_Work to be completed_.
Return the full set of entries below exactly, leaving every image out.

[Entries supplied Boundary: Start]

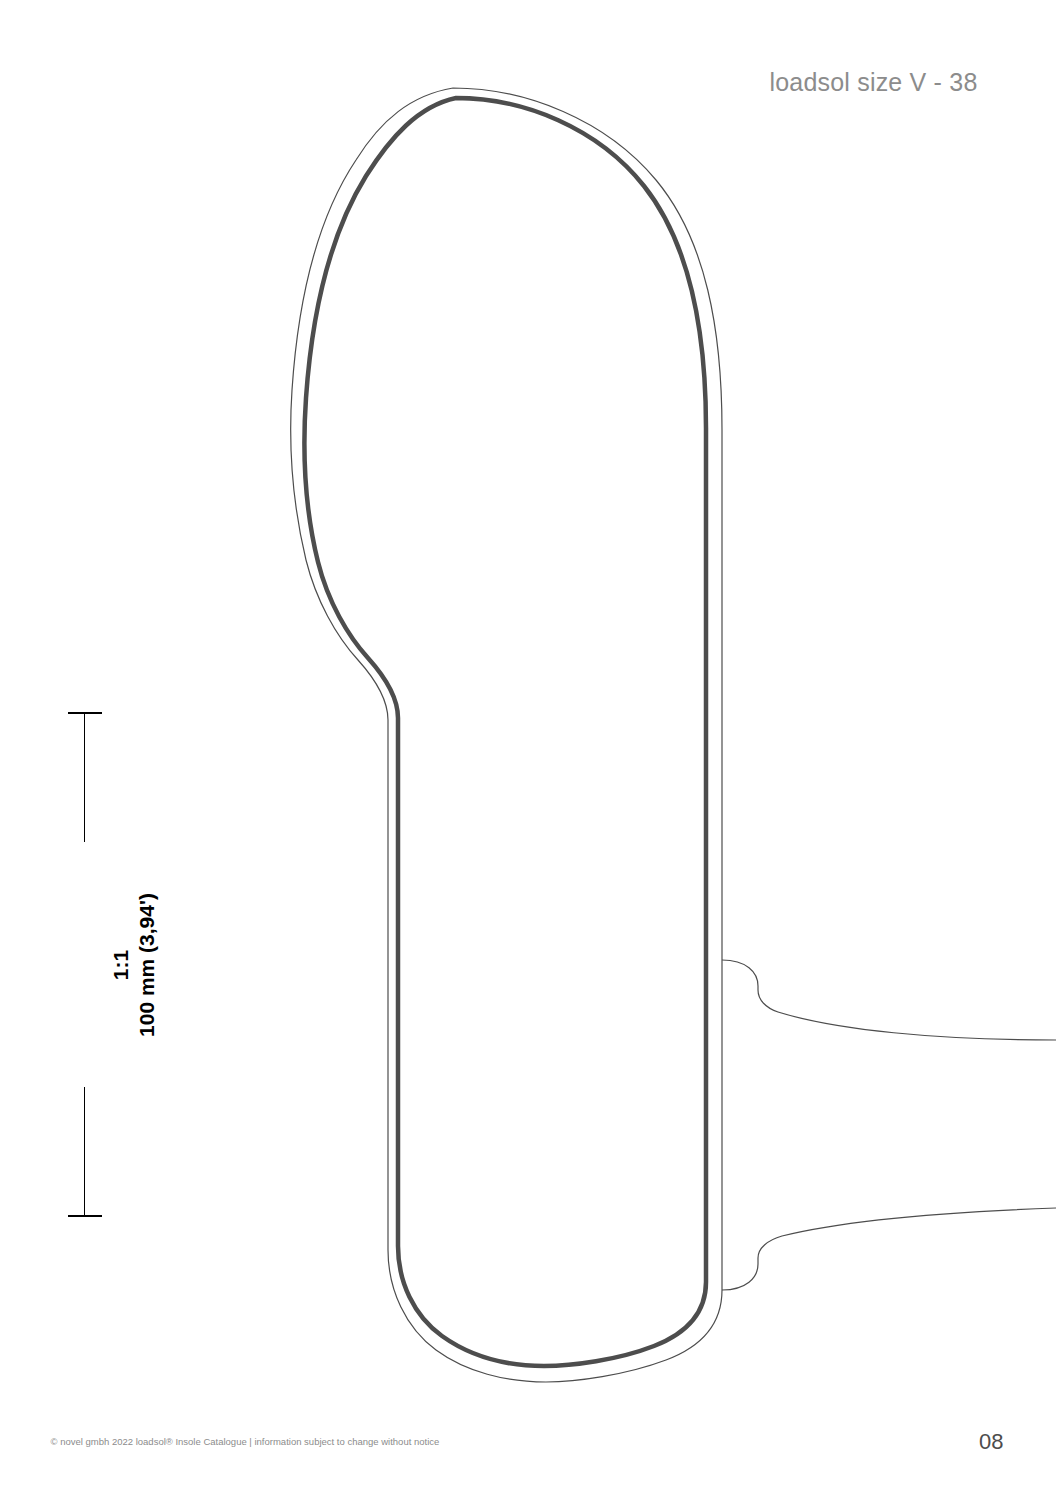loadsol size V - 38
1:1
100 mm (3,94')
© novel gmbh 2022 loadsol® Insole Catalogue | information subject to change without notice
08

[Entries supplied Boundary: End]

_Exercise result_.
loadsol size V - 38
1:1
100 mm (3,94')
© novel gmbh 2022 loadsol® Insole Catalogue | information subject to change without notice
08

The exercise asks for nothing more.